◆ **Required tasks**:
a) According to the forum thread about moving stored water with air pressure, roughly how much does PaulS say 400 gallons of water weighs?
b) Pick up the forum thread about moving stored water with air pressure at the point where it stops, and continue it.

◆ **Text provided**:
[Begin]

I'm going to be using two 300 gallon tanks for my water storage. But instead off using a 12 volt pump how about this,,,,,,,,,


I have an old 70 gallon air compressor tank. What if I used air pressure to move the water upstairs? I know the air tank is
good for at least 150 PSI. OK,,We got to full 300 gallon tanks of water and going into the top of one of the tanks is an air line
that has 35 to 40 PSI of regulated air pressure.-- no water pump--


Or I could even take the cap out of the top of 
one of the tanks and put a valve stem like on a car wheel on the top and just have the tanks 3/4 full that would leave
400 gallons of water and ever how many cubic feet that 200 gallons of water would take up for air pressure. I could put like
50 PSI of air in the tanks with the water. 

And / Or I could have a small 12 volt air compressor hooked to the tanks with a regulator switch to turn it on at a lower
pressure and off when the pressure is up where you want it. 

This theory would work great for a small system like 20 to 100 gallons or something. Hand or foot pump for compressor? 
There are a lot of possibility's for using air pressure to move water. 

,,,,,,,,,,,,,,,,,,,,,,,,,,,,,,,,,,,,,,,,,,,,,,,,,,,,,,,,,,,,,,,,,,,,,THOUGHTS?,,,,,,,,,,,,,,,,,,,,,,,,,,,,,,,,,,,,,,,,,,,,,,,,
anyone want to do some math and see how much water we could move eater way? 
the water will go no higher in the system than 15' from the bottom of the tank.

I got so far out of the box I can't find my way back in

a 40 gallon hot water tank would be great for this it's made to hold pressure.


----------



## PaulS (Mar 11, 2013)

Putting the tanks higher is a good idea. 400 gallons of water weighs close to 1.4 tons. You will need to reinforce the rafters with some mighty big beams to get it to stay "up". The other issue is pressurizing the tanks. How much pressure can the tanks take? I am assuming that the tanks are plastic of some kind. what happen if they burst from too much pressure? Where does all that water go?

Thinking outside the box is really good - thinking it through to solve the tough questions is much better.

It might be better to think about burying the tanks at least 70 vertical feet above your home into a hillside. Then fill them with the well pump and let it flow to the house under gravity. You could put a float switch in the tanks and the well pump would only come on when the tanks were getting low. If your well was up high enough on the hill that the water level was at least 70 feet above your house you wouldn't need a pump - you could use a gravity siphon to get the water from the well into your home.


----------



## budgetprepp-n (Apr 7, 2013)

PaulS said:


> Putting the tanks higher is a good idea. 400 gallons of water weighs close to 1.4 tons. You will need to reinforce the rafters with some mighty big beams to get it to stay "up". The other issue is pressurizing the tanks. How much pressure can the tanks take? I am assuming that the tanks are plastic of some kind. what happen if they burst from too much pressure? Where does all that water go?
> 
> Thinking outside the box is really good - thinking it through to solve the tough questions is much better.
> 
> It might be better to think about burying the tanks at least 70 vertical feet above your home into a hillside. Then fill them with the well pump and let it flow to the house under gravity. You could put a float switch in the tanks and the well pump would only come on when the tanks were getting low. If your well was up high enough on the hill that the water level was at least 70 feet above your house you wouldn't need a pump - you could use a gravity siphon to get the water from the well into your home.

[End]

◆ **Information provided**:
[Begin]

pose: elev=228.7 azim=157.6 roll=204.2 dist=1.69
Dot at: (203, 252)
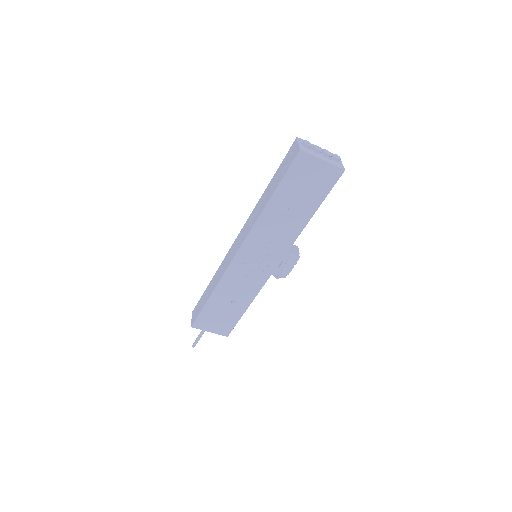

[End]

◆ **Expected outputs**:
a) Close to 1.4 tons.

b)
 No the tanks will stay in the basement, On concrete
These tanks are from a city water system the pressure they were built for was well above 30-40 lbs
The tanks are made of fiberglass. 
I don't want any of my water system outside it gets to far below zero here.

The idea of having air pressure in the tanks is to have water pressure throughout the house. 
The air pressure in the Tanks would take the place of any need for a pump.

The air pressure would push the water out of the tanks and into the pipes and I would have water pressure.
Same idea as a house with a well and tank-- sort of


----------



## PaulS (Mar 11, 2013)

I am at a loss - how are you going to get water into the tanks? Are you connected to city water or from a well?


----------



## budgetprepp-n (Apr 7, 2013)

I'm going to open the top and pour the water in. Put the cap back on and pressurize it.
when a tank gets low on water I would switch to the other tank and refill the empty one

The tanks are self contained not hooked to anything


----------



## PaulS (Mar 11, 2013)

OK, so you don't have city water... 200 gallons is a lot of pouring. :/


----------



## budgetprepp-n (Apr 7, 2013)

PaulS said:


> OK, so you don't have city water... 200 gallons is a lot of pouring. :/


 pouring was an expression ,,,,,and it's 400 gallons (two tanks)
I'm thinking post SHTF almost everyone will be pouring. -- no grid no city water


----------



## Seneca (Nov 16, 2012)

Could you rig a 3/4" hose and a hand water pump to get the water from the basement storage vessels to the roof cistern. I think if you are going to use a hand pump to generate air pressure then why not put that effort directly into moving the water with a hand water pump. You lost me on the need to use air pressure.


----------



## budgetprepp-n (Apr 7, 2013)

Seneca said:


> Could you rig a 3/4" hose and a hand water pump to get the water from the basement storage vessels to the roof cistern. I think if you are going to use a hand pump to generate air pressure then why not put that effort directly into moving the water with a hand water pump. You lost me on the need to use air
> pressure.


The need for air pressure would take the place of a pump. You would have running water throughout the house from the tanks
from the air pressure pushing the water out of the tanks into the pipes . Take a shower wash dishes or whatever.


----------



## Kauboy (May 12, 2014)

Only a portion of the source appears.